COMM101: Data Visualization with ggplot

Welcome the Communication track. By the end of this module, you’ll learn how to:

Pre-class preparation

Set up the COMM101 module on your computer (see Module Setup and Submission). There you’ll find the guided notes and exercises to accompany these recorded lectures.

Lectures

Welcome to the grammar of graphics

Introducing ggplot

Customization with scales and themes

In-class activity

We introduced the the World Ocean Atlas (WOA) in INFO101 to examine worldwide seawater temperatures. The WOA contains a lot of oceanographic data, not just temperature. In this module, we’ll use the WOA and ggplot to visualize global sea surface salinity patterns.

Distributions of continuous variables

Recall our options for visualizing the distribution of continuous variables.

P1 What type of visualization is appropriate for a single continuous variable?

P2 What type of visualization is appropriate for a continuous variable across categorical variables?

Now we’ll use these visualization types to look at the distribution of sea surface salinity. In the course companion package, you’ll find a data frame called woa_sal containing sea surface salinity data from the WOA.

Tip

You’re going to be saving several figures in this exercise. ggplot includes a function ggsave() that automates exporting ggplot figures to files. I encourage you to explore the help page to see how it works and the options available.

P3 Use ggplot to visualize the distribution of sea surface salinity. Save your figure as “comm101p3.png”.

P4 Use ggplot to visualize the distribution of sea surface salinity by ocean basin. Save your figure as “comm101p4.png”.

P5 Interpret your figures from P3 and P4. What patterns do you notice?

P6 Critique your figures from P3 and P4. What changes would highlight the patterns you interpreted in P5? You don’t need to write code for these changes, just describe them verbally.

Relationships between continuous variables

In the previous section you visualized salinity at global and regional scales. Now we’re going to dig deeper into fine-scale patterns.

Note

Don’t be fooled by the brevity of the following question - this one may be tricky! Think carefully about the components of ggplot you learned about in the pre-class videos and exercises. What geometries and aesthetics are relevant here?

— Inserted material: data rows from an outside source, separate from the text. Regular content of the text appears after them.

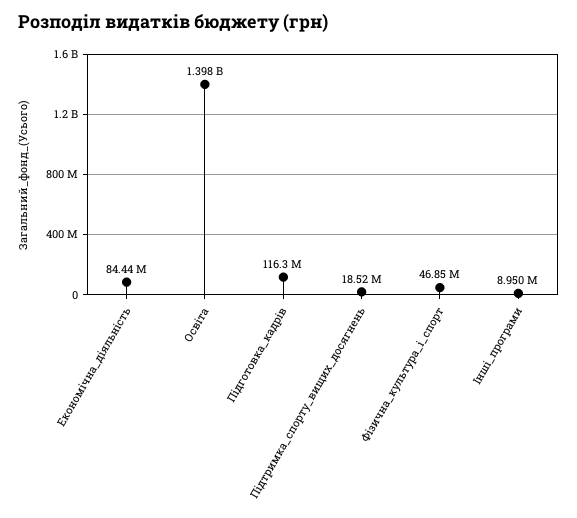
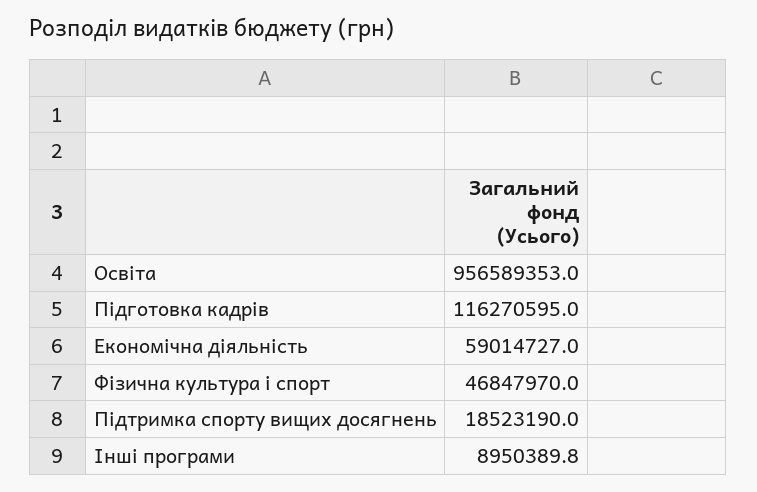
  {
-   "Економічна_діяльність": 84440000,
+   "Економічна_діяльність": 59014727,
-   "Освіта": 1398000000,
+   "Освіта": 956589353,
    "Підготовка_кадрів": 116270595,
    "Підтримка_спорту_вищих_досягнень": 18523190,
    "Фізична_культура_і_спорт": 46847970,
    "Інші_програми": 8950389.8
  }

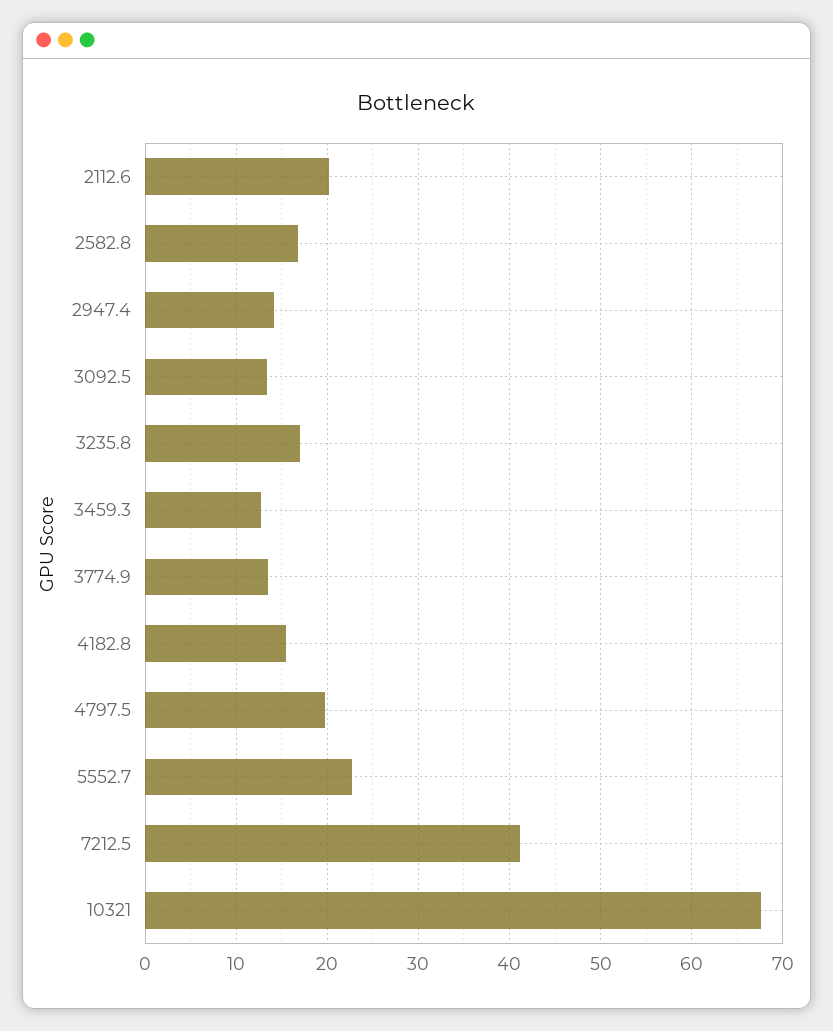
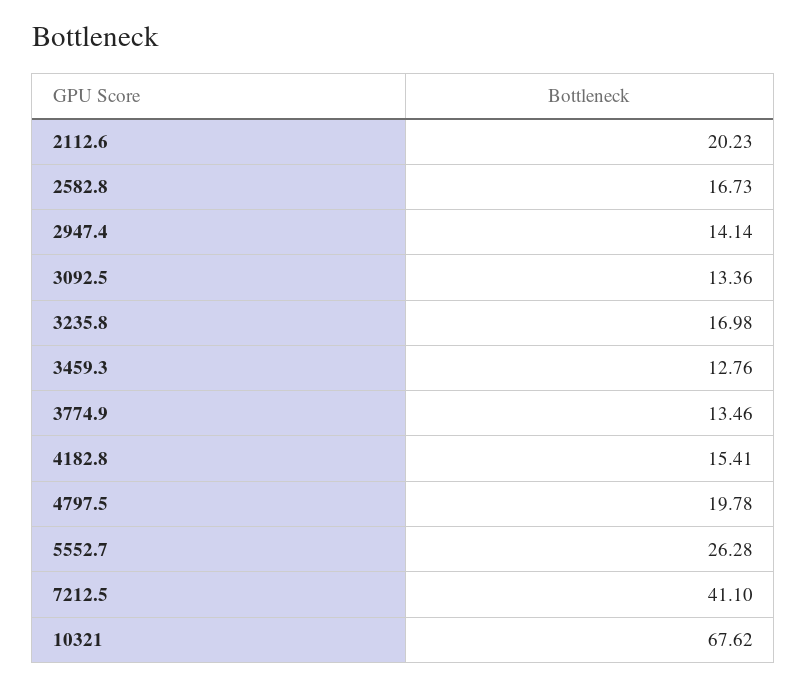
  {
    "2112.6": 20.23,
    "2582.8": 16.73,
    "2947.4": 14.14,
    "3092.5": 13.36,
    "3235.8": 16.98,
    "3459.3": 12.76,
    "3774.9": 13.46,
    "4182.8": 15.41,
    "4797.5": 19.78,
-   "5552.7": 23,
+   "5552.7": 26.28,
    "7212.5": 41.1,
    "10321": 67.62
  }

P7 Visualize the relationship between salinity and latitude by ocean basin.

P8 Edit your figure from P7 to improve its interpretability in at least one of the following categories: visually differentiating the oceans, appropriateness of the labels, or use of negative space. Save this figure as “comm101p8.png”.

Recap and wrap up

In this module you learned how to make figures using ggplot. ggplot is one of the most popular tools for making scientific figures out there. It features in scientific journals, newspapers, and other sources. You’ll be using it a lot in your scientific career for exploring data and visually interpreting analyses!

Once you’ve completed the pre-class exercises and in-class activity, submit this module on GitHub.